# ASSIGNMENT
The reply should consist of the line containing "index mcp: (455, 479)" and all lines after it in the listing below, reproduced exactly and nothing more.
== DATA FOR REVIEW ==
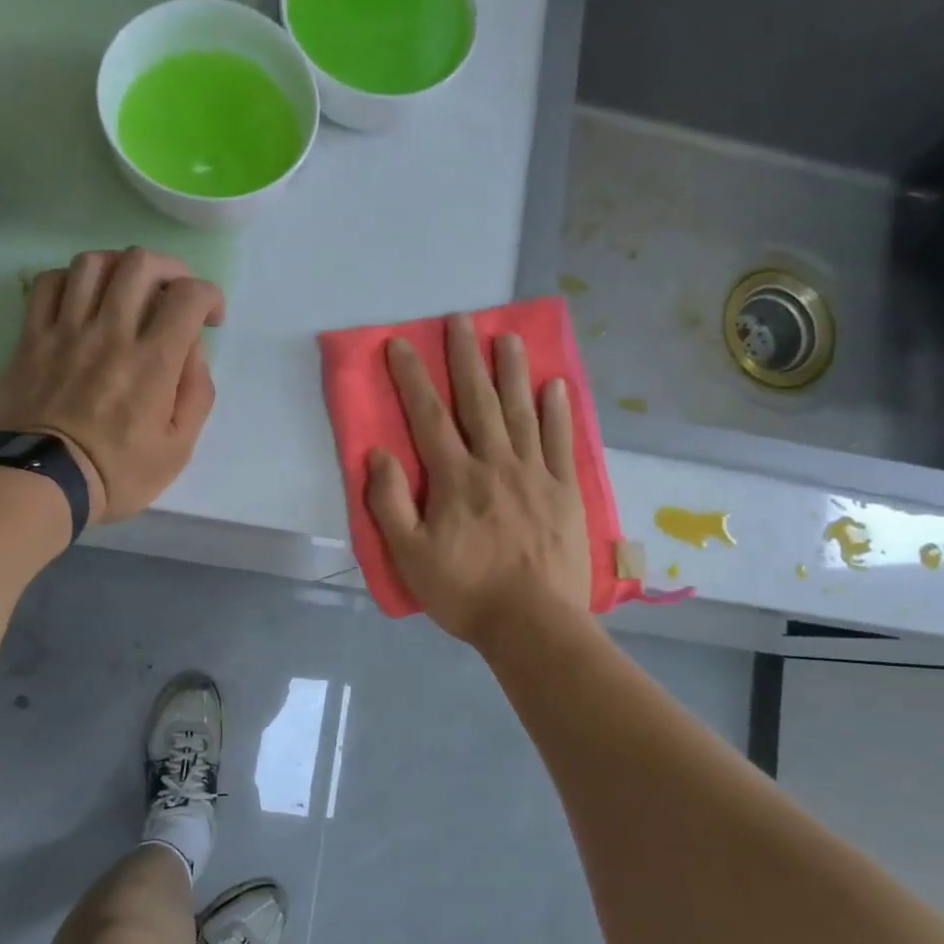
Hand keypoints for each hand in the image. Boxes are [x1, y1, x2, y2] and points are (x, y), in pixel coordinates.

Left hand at [0, 248, 224, 524]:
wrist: (38, 483)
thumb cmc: (115, 474)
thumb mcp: (177, 450)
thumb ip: (196, 395)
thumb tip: (192, 351)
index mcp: (152, 362)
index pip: (188, 296)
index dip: (209, 295)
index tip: (211, 319)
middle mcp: (110, 332)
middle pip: (140, 263)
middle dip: (170, 269)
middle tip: (176, 295)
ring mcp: (66, 331)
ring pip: (93, 263)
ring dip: (121, 266)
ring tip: (130, 290)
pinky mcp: (31, 338)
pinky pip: (48, 283)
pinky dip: (72, 279)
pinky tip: (84, 299)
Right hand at [365, 314, 592, 646]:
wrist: (533, 624)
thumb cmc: (465, 592)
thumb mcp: (410, 556)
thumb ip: (390, 503)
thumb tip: (378, 454)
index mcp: (455, 479)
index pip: (428, 416)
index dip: (412, 377)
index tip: (400, 344)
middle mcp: (495, 463)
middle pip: (478, 401)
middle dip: (466, 357)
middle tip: (461, 319)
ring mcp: (535, 474)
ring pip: (521, 412)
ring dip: (512, 372)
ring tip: (507, 337)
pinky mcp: (564, 491)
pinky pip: (560, 442)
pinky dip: (557, 412)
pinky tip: (555, 385)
===
# RESPONSE TO THIS EXERCISE
index mcp: (455, 479)
index pip: (428, 416)
index dip: (412, 377)
index tip: (400, 344)
middle mcp: (495, 463)
middle pip: (478, 401)
middle dip: (466, 357)
middle tip: (461, 319)
ring mcp: (535, 474)
ring pip: (521, 412)
ring dip: (512, 372)
ring tip: (507, 337)
pinky mcp: (564, 491)
pinky pip: (560, 442)
pinky dip: (557, 412)
pinky tip: (555, 385)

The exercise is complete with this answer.